Une évaluation interne des risques de la Maison Blanche a conclu qu'une guerre avec l'Iran d'une durée de 8 à 12 semaines déclencherait un choc important des prix du pétrole et de l'essence, le secrétaire au Trésor Besant avertissant le président Trump que les alliés des États-Unis en Asie et en Europe feraient les frais des retombées économiques. L'avertissement, rapporté par le Wall Street Journal le 12 avril, souligne les calculs de risques économiques intenses en cours au sein de l'administration alors qu'elle navigue dans un cessez-le-feu fragile.

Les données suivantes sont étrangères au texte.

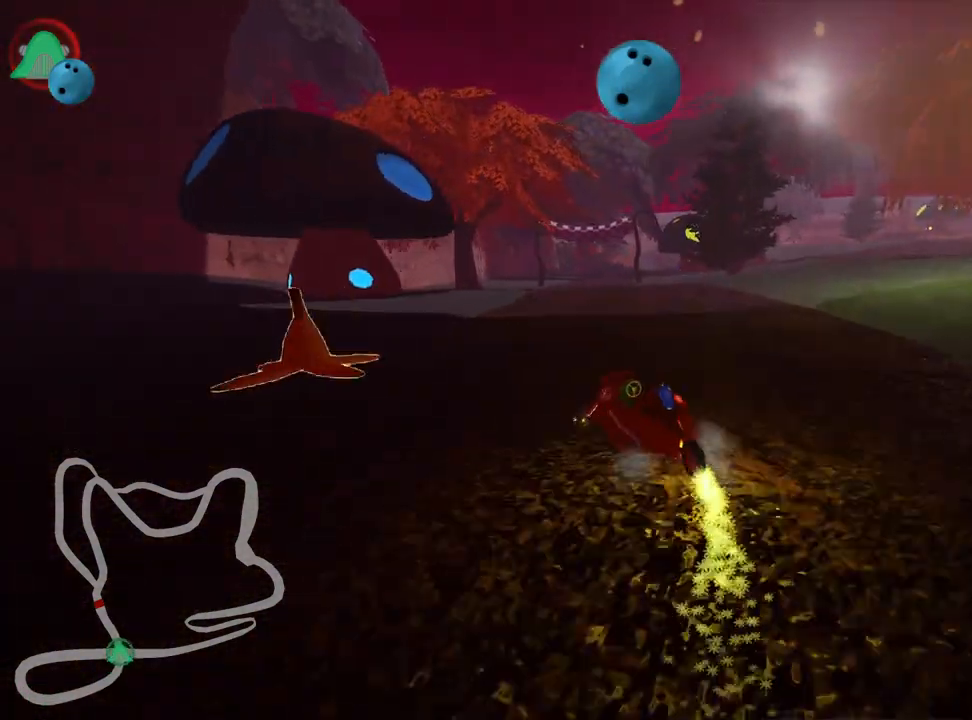
{"keys": ["right", "skid", "up"], "events": [[33, "left", "up"], [33, "right", "down"], [217, "left", "down"], [267, "right", "up"], [350, "right", "down"], [417, "left", "up"]]}
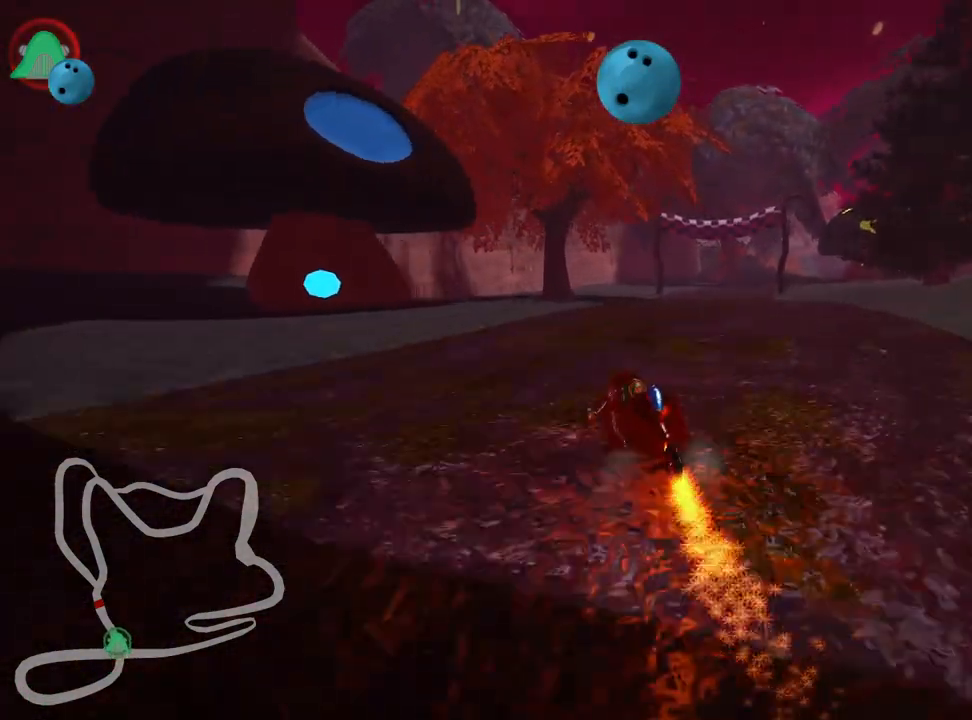
{"keys": ["up"], "events": [[117, "skid", "up"], [233, "nitro", "down"], [333, "right", "up"], [383, "nitro", "up"]]}
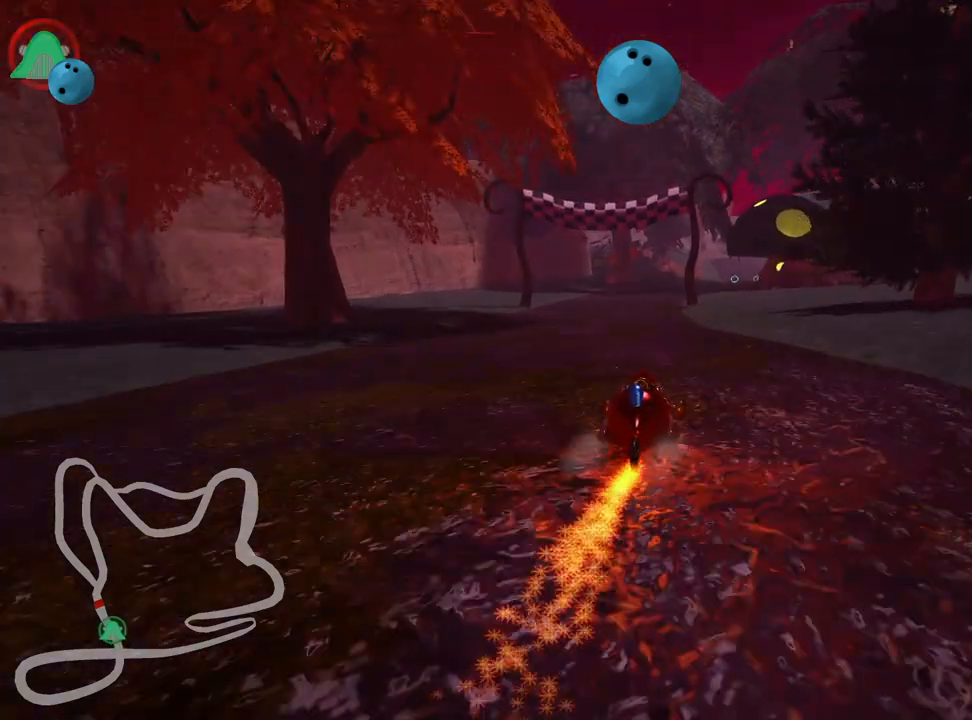
{"keys": ["up"], "events": [[133, "left", "down"], [400, "left", "up"]]}
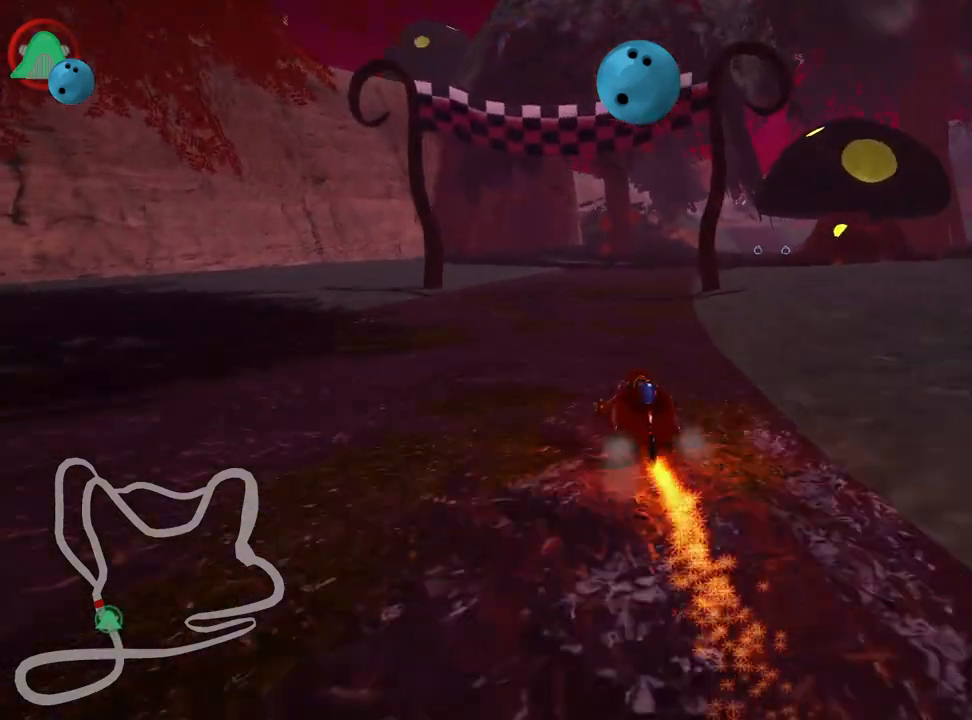
{"keys": ["up"], "events": [[17, "skid", "down"], [33, "right", "down"], [267, "right", "up"], [450, "skid", "up"]]}
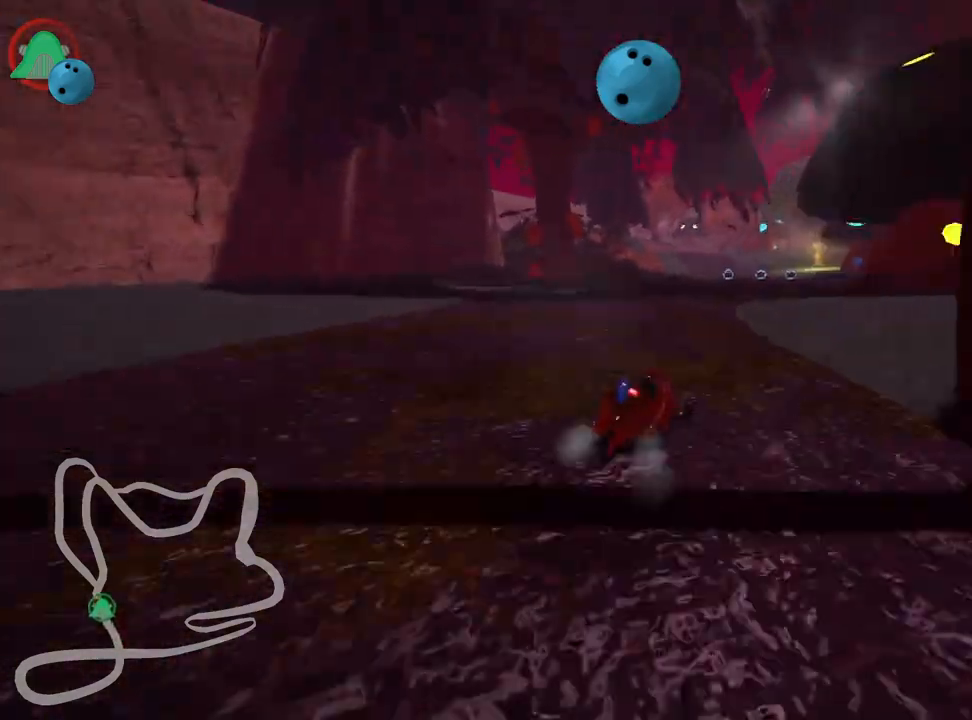
{"keys": ["up"], "events": [[50, "left", "down"], [367, "left", "up"]]}
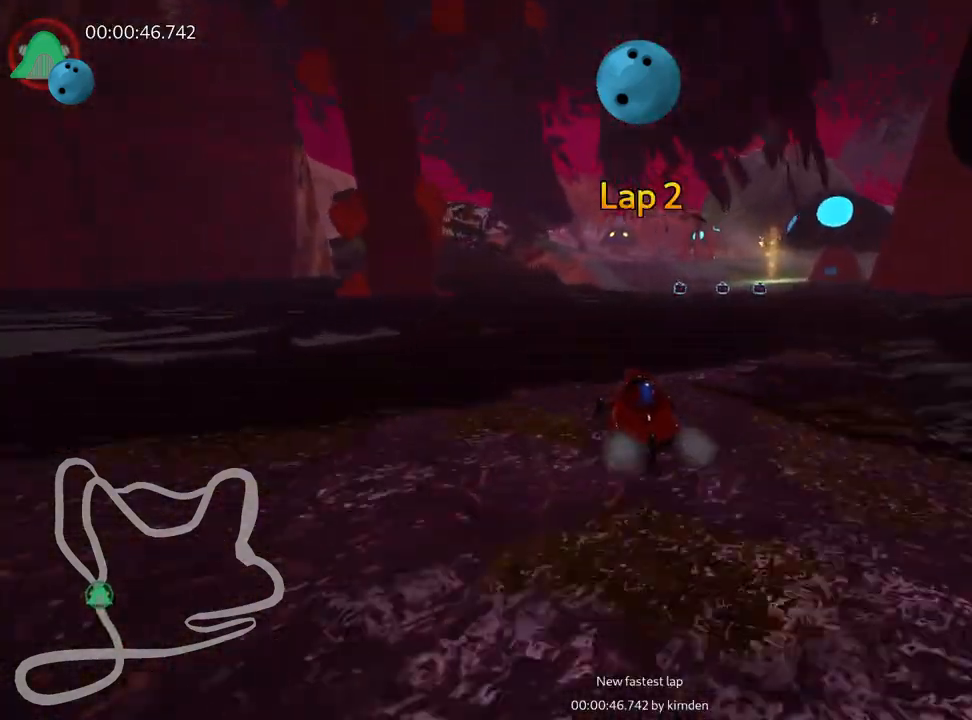
{"keys": ["up"], "events": [[67, "left", "down"], [83, "skid", "down"], [400, "left", "up"], [483, "skid", "up"]]}
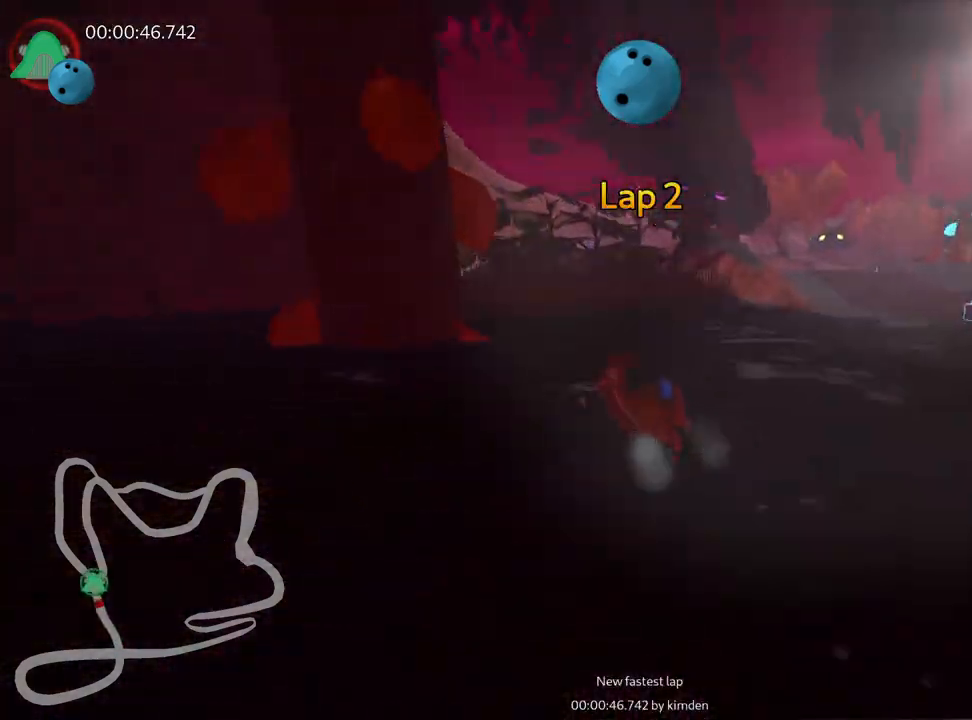
{"keys": ["left", "up"], "events": [[333, "left", "down"]]}
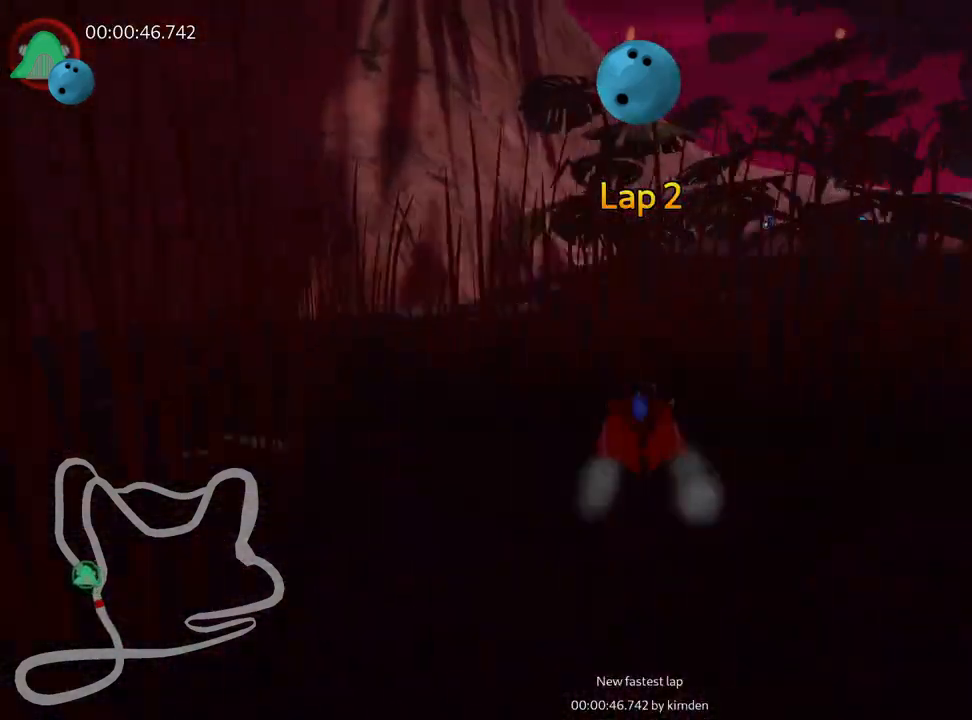
{"keys": ["right", "skid", "up"], "events": [[83, "left", "up"], [233, "skid", "down"], [250, "right", "down"]]}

"Un conflit prolongé provoquerait un 'choc important et durable des prix du pétrole et des matières premières', ce qui pourrait entraîner une inflation plus persistante et, en fin de compte, des taux d'intérêt plus élevés", a averti le PDG de JPMorgan Chase & Co., Jamie Dimon, dans une récente lettre aux actionnaires.
La pression économique se matérialise déjà, l'indice des prix à la consommation de mars ayant bondi de 3,3 % sur un an, contre 2,4 % en février, selon les données du Bureau of Labor Statistics. Les prix du pétrole brut WTI ont brièvement dépassé les 100 dollars le baril, poussant les prix moyens de l'essence aux États-Unis au-dessus de 4 dollars le gallon, reflétant l'anxiété du marché quant à la durée du conflit.
La fenêtre critique de 8 à 12 semaines identifiée par Besant met en évidence la volonté de l'administration d'éviter un conflit prolongé qui pourrait faire dérailler l'économie nationale et déstabiliser les marchés mondiaux de l'énergie. Le Trésor a déjà délivré une autorisation à court terme pour permettre la vente de pétrole iranien actuellement en transit sur l'eau, une mesure considérée comme temporaire pour soulager les pressions immédiates sur l'offre.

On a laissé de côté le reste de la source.